A hydathode is a type of secretory tissue in leaves, usually found in Angiosperms, that secretes water through pores in the epidermis or margin of leaves, typically at the tip of a marginal tooth or serration. Hydathodes are mainly found in aquatic plants and in some herbaceous plants growing in moist places. They probably evolved from modified stomata, and are connected to the plant vascular system by a vascular bundle. Hydathodes are commonly seen in water lettuce, water hyacinth, rose, balsam, and many other species.

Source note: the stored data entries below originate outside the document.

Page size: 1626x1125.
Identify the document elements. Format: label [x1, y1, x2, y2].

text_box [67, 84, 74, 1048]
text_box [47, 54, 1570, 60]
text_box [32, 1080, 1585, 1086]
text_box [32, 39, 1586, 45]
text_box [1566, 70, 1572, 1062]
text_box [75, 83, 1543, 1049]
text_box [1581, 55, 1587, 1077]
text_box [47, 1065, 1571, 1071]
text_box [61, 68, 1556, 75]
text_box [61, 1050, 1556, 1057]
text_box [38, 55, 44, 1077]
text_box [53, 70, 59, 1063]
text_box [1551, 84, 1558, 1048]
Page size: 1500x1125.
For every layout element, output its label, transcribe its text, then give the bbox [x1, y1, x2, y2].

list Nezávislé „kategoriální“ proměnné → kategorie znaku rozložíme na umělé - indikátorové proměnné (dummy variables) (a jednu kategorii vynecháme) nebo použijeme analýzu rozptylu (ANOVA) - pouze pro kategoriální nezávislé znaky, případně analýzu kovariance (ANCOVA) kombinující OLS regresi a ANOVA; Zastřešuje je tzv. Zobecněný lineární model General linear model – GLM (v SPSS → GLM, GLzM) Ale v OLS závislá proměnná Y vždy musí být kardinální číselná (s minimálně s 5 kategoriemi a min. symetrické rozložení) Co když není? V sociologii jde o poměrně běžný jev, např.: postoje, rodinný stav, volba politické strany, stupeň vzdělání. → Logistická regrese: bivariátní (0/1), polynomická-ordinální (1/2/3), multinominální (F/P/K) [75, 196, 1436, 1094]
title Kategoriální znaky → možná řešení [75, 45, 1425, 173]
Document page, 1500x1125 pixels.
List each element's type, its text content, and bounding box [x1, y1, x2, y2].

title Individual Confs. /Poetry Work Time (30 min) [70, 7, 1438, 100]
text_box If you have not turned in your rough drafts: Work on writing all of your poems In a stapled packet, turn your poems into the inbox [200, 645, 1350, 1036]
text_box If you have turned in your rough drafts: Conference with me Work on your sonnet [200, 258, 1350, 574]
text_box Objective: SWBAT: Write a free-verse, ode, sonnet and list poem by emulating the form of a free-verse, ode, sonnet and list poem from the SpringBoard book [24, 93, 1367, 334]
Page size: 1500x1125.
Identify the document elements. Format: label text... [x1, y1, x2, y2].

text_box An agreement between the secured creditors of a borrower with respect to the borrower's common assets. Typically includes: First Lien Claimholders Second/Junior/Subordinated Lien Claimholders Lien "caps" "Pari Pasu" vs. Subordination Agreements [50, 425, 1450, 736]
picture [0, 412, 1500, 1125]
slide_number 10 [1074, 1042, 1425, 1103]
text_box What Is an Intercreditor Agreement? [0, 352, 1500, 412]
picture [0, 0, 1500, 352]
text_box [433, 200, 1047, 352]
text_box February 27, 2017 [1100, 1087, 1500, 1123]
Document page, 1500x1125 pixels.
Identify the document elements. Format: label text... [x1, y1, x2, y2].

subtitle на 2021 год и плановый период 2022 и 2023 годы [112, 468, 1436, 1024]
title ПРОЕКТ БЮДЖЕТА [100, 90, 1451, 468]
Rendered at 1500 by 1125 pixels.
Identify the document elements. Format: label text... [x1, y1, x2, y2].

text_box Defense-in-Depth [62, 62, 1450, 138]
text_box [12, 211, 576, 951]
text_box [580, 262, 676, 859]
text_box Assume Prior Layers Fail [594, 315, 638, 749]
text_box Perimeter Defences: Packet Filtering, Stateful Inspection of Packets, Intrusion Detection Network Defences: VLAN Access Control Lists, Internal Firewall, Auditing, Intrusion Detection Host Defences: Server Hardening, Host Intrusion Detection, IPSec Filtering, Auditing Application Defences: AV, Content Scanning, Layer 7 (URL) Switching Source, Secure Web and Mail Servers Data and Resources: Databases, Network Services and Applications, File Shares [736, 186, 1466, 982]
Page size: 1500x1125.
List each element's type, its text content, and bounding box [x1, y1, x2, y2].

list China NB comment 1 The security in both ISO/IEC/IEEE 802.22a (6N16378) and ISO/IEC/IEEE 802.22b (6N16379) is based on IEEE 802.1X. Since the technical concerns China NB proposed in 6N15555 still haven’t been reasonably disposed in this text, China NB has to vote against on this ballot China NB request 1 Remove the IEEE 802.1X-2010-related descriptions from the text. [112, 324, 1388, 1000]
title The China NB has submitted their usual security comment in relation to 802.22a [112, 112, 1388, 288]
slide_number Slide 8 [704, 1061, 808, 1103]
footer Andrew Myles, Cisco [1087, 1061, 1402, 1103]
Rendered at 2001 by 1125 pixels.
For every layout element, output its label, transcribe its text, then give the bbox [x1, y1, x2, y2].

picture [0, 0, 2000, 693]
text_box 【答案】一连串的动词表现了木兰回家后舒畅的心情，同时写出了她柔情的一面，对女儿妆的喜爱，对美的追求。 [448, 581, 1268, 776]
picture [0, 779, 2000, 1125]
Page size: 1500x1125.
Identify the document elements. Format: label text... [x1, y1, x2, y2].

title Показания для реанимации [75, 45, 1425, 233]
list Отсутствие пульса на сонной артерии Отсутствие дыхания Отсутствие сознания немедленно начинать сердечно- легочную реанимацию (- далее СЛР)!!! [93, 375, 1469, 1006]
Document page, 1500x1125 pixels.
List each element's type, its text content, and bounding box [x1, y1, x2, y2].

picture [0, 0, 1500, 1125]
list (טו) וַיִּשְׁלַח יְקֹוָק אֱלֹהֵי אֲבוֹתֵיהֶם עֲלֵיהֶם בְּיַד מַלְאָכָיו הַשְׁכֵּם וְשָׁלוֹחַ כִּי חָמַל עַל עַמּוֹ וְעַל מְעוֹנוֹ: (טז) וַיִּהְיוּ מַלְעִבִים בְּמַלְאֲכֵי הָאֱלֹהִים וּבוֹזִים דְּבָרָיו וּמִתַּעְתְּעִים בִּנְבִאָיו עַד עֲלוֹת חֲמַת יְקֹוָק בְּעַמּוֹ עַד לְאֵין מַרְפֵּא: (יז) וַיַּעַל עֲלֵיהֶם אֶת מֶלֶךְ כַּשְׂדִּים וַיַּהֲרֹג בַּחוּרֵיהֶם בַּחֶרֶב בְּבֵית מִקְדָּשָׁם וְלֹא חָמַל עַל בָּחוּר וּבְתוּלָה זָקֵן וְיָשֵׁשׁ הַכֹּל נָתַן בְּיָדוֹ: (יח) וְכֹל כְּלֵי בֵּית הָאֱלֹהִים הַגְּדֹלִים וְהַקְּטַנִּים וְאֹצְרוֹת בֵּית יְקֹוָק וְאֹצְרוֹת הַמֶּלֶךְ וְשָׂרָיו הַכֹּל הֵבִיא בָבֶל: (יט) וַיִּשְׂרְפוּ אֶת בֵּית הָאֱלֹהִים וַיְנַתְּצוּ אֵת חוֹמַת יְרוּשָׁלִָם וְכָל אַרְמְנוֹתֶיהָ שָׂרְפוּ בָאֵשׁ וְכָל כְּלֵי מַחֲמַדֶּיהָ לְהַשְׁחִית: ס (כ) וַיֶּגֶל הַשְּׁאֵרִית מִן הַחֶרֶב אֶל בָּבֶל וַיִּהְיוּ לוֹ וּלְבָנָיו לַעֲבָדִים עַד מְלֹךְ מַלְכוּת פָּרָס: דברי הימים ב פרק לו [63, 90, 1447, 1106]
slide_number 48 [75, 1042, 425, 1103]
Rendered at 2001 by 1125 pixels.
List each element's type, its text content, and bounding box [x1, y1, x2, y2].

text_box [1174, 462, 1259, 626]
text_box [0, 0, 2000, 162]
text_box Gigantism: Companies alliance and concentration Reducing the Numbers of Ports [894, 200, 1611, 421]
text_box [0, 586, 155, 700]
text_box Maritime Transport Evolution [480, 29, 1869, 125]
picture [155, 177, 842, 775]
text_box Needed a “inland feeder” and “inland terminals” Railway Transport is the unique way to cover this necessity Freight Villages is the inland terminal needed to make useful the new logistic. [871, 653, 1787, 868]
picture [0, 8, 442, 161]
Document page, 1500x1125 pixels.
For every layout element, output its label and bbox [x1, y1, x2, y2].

Hydathodes are made of a group of living cells with numerous intercellular spaces filled with water, but few or no chloroplasts, and represent modified bundle-ends. These cells (called epithem cells) open out into one or more sub-epidermal chambers. These, in turn, communicate with the exterior through an open water stoma or open pore. The water stoma structurally resembles an ordinary stoma, but is usually larger and has lost the power of movement.
Hydathodes are involved in the process of guttation, in which positive xylem pressure (due to root pressure) causes liquid to exude from the pores. Some halophytes possess glandular trichomes that actively secrete salt in order to reduce the concentration of cytotoxic inorganic ions in their cytoplasm; this may lead to the formation of a white powdery substance on the surface of the leaf.